We all act & cope differently in any given situation, but most of us, if not all of us on this forum have experienced what you are feeling right now. You will deal with it in your own way. You will probably get lots of advice & support from us all, most likely why you joined the forum. What we can give you is our experience of how we coped & dealt with this awful BC. 

When I was given my diagnosis the day before my 70th birthday 2 months ago, I took it all in my stride & thought, right, I have no choice, I have to get on with it & except that I have to trust the experts who are treating me. Everyone who I have met in the last few weeks at the 2 hospitals I have been attending have been so kind, I know that I am in good hands! 

Since diagnosis, of course I have had bad days, I allow myself to feel upset, it’s me this is happening to. My Husband, family & friends are all supportive but they don’t know how I feel. I do feel scared, I hate the waiting for results, but I know I am getting the very best treatment. 
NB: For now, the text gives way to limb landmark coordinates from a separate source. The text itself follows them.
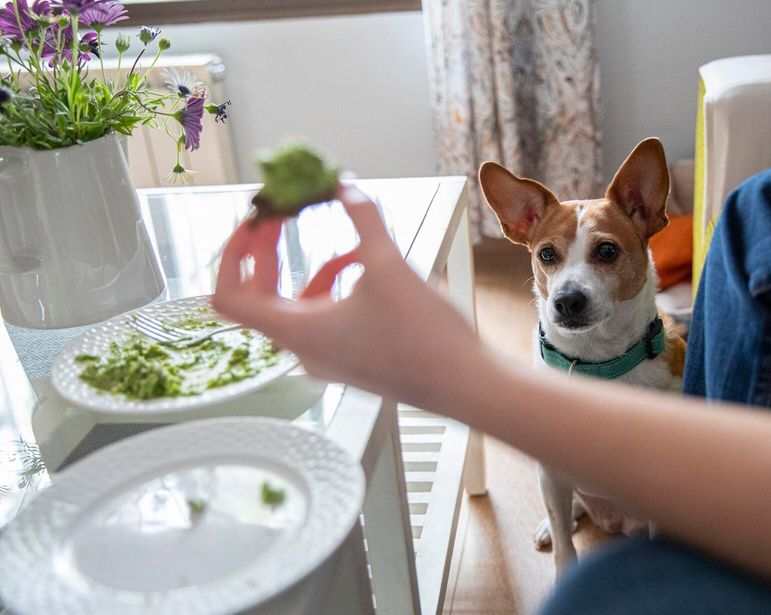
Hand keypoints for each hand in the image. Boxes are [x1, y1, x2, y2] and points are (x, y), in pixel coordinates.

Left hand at [212, 185, 481, 403]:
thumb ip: (363, 219)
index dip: (231, 255)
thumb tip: (346, 186)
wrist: (465, 385)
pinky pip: (326, 316)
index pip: (229, 297)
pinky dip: (336, 287)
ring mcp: (328, 357)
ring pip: (297, 305)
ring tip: (346, 243)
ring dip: (311, 268)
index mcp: (297, 331)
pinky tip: (368, 268)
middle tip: (288, 215)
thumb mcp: (390, 266)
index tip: (255, 223)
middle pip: (261, 295)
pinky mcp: (352, 358)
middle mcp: (304, 349)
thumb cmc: (424, 338)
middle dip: (271, 250)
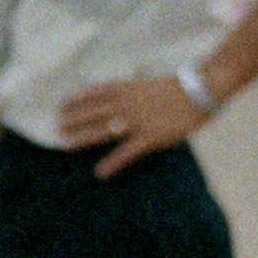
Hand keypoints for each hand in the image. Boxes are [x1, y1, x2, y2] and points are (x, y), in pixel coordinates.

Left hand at [58, 72, 212, 178]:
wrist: (200, 89)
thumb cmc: (177, 88)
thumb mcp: (148, 85)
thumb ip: (130, 92)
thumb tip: (115, 97)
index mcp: (128, 88)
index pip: (95, 93)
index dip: (77, 99)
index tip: (61, 105)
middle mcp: (128, 103)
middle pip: (93, 112)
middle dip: (74, 119)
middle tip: (57, 127)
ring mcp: (137, 121)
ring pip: (103, 130)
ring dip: (83, 138)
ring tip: (65, 145)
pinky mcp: (150, 137)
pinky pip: (127, 152)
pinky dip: (112, 163)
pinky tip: (100, 172)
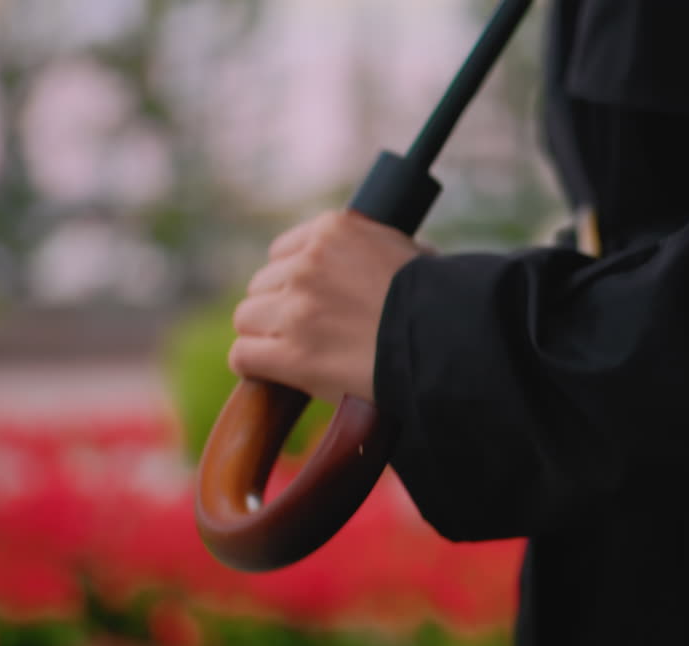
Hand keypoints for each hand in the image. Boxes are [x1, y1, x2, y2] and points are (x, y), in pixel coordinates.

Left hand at [229, 210, 421, 403]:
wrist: (445, 344)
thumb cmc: (437, 304)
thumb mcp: (406, 251)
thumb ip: (371, 249)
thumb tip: (370, 257)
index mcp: (332, 231)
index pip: (282, 252)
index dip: (294, 280)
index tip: (310, 300)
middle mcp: (307, 264)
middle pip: (261, 285)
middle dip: (280, 308)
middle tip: (306, 331)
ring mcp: (296, 309)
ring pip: (247, 319)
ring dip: (266, 336)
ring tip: (293, 352)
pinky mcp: (291, 354)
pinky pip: (243, 355)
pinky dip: (253, 365)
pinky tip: (270, 372)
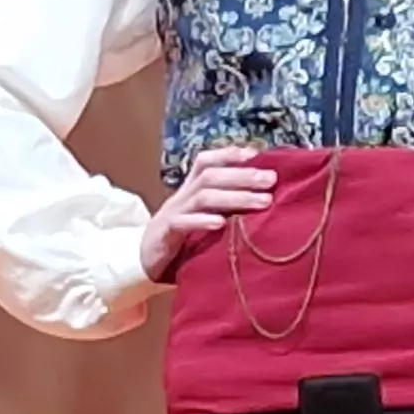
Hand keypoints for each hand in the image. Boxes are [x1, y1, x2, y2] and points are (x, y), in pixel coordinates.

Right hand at [139, 147, 274, 282]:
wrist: (143, 259)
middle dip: (243, 176)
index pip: (206, 162)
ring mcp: (173, 213)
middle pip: (210, 176)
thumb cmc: (180, 239)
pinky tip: (221, 223)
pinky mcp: (165, 233)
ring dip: (235, 197)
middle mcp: (182, 197)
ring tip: (262, 202)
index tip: (255, 154)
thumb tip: (262, 198)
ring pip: (203, 197)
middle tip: (271, 179)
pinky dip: (202, 221)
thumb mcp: (201, 217)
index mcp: (190, 190)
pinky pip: (182, 223)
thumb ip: (223, 206)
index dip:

I had surgery a week ago, (lumpectomy & Sentinel node excision & biopsy) My follow up appointment is next Wednesday for results & hopefully a treatment plan. The Consultant says either Radiotherapy Or Chemo, obviously hoping it’s Radiotherapy but if not, I have to deal with Chemo. 

This forum has been invaluable for me, it’s answered questions, put my mind at rest, given me support, helped me to feel positive & given me the platform to chat to others who understand. Please keep in touch with this group, come here whenever you want to chat. There is always someone who will listen.